A while ago I was asked by a colleague to recommend a Lean Six Sigma benchmark partner for a large aerospace firm that had been using Six Sigma for quite some time. Upon calling some of my favorite clients I learned that their Lean Six Sigma initiatives had been phased out. I was dismayed to hear of this and arranged to meet with one of the senior leaders to discuss why this had occurred in his organization. I learned that what had disappeared was not the Lean Six Sigma approach. Indeed, the senior leader said he knew of no other way to manage his operations. What had gone was the Lean Six Sigma bureaucracy. The personnel devoted to coaching senior leaders, providing Lean Six Sigma courses for training, etc. were gone.

It doesn’t take a lot of thought to understand why this would occur. Lean Six Sigma has been around in one form or another since 1986. That’s a pretty long run. It has evolved into a complete system for leading organizations to operational excellence. If an organization is still using Lean Six Sigma solely to execute projects, then it is missing the benefit to be had from applying the approach in its normal day-to-day operations.

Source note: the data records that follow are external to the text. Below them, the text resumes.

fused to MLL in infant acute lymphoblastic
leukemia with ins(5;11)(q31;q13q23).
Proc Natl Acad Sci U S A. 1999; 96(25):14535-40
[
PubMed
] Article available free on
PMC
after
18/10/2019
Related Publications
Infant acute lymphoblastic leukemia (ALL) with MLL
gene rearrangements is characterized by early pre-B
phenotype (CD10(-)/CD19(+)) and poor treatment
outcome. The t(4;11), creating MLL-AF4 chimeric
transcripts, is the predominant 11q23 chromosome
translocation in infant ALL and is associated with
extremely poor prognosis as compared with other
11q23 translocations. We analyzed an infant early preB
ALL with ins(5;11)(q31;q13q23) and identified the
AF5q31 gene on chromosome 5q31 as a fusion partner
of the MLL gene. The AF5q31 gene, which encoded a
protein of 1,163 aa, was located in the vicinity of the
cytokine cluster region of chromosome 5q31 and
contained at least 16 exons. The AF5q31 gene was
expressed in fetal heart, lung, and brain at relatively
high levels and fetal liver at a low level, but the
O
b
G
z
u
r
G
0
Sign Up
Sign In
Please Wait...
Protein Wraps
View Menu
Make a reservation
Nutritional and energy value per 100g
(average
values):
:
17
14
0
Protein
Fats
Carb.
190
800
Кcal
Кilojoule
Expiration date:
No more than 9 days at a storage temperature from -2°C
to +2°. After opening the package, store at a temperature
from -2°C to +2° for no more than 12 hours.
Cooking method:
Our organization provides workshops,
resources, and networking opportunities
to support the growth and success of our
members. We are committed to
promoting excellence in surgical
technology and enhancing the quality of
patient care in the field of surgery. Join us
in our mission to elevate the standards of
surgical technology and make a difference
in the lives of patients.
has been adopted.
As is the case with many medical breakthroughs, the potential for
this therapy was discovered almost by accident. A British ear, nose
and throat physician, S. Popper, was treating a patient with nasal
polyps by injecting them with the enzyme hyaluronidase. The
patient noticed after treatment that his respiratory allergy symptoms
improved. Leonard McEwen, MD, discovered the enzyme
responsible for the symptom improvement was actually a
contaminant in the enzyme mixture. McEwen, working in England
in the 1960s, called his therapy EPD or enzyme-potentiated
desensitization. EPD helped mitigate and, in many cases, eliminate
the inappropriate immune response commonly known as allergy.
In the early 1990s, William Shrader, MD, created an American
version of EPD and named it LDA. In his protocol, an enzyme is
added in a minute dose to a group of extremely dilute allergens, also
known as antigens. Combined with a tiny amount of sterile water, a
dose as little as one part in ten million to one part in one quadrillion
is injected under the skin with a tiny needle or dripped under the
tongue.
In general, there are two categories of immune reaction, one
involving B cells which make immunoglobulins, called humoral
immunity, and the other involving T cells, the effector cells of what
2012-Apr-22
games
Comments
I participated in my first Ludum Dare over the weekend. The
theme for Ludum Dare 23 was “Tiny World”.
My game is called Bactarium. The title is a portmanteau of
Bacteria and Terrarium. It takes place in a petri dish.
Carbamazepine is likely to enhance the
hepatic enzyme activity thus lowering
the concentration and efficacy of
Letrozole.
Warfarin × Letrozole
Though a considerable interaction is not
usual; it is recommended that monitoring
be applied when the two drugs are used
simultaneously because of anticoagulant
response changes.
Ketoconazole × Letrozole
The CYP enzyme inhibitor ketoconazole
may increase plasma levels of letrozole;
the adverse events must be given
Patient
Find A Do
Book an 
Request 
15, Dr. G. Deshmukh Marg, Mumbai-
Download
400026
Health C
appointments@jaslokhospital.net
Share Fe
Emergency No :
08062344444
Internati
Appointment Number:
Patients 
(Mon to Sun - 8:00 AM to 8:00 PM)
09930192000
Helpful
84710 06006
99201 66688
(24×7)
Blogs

If the organization has been using Lean Six Sigma for several years, it is also wasting a lot of talent by relying too much on Belts. The nature of Lean Six Sigma’s change agent infrastructure is such that the personnel involved in the program full time are routinely cycled back into the organization. These people are “damaged goods” in the sense that they can no longer function as traditional managers. Lean Six Sigma is based on principles such as root cause identification, value flow, defect prevention, etc.. Traditional management is based on command-and-control, not process; it focuses on results, not on causes. Traditional managers manage via feedback, Lean Six Sigma Leaders manage using feed-forward models.

In short, Lean Six Sigma is at its best after it has all but disappeared from the organization chart. It is still there, embedded in everything the organization is doing in its operations. It won’t go away because its practitioners realize that old-fashioned management is horribly flawed and a terrible way to run an organization. Traditional management is a disease; the Lean Six Sigma approach, done properly, is the cure.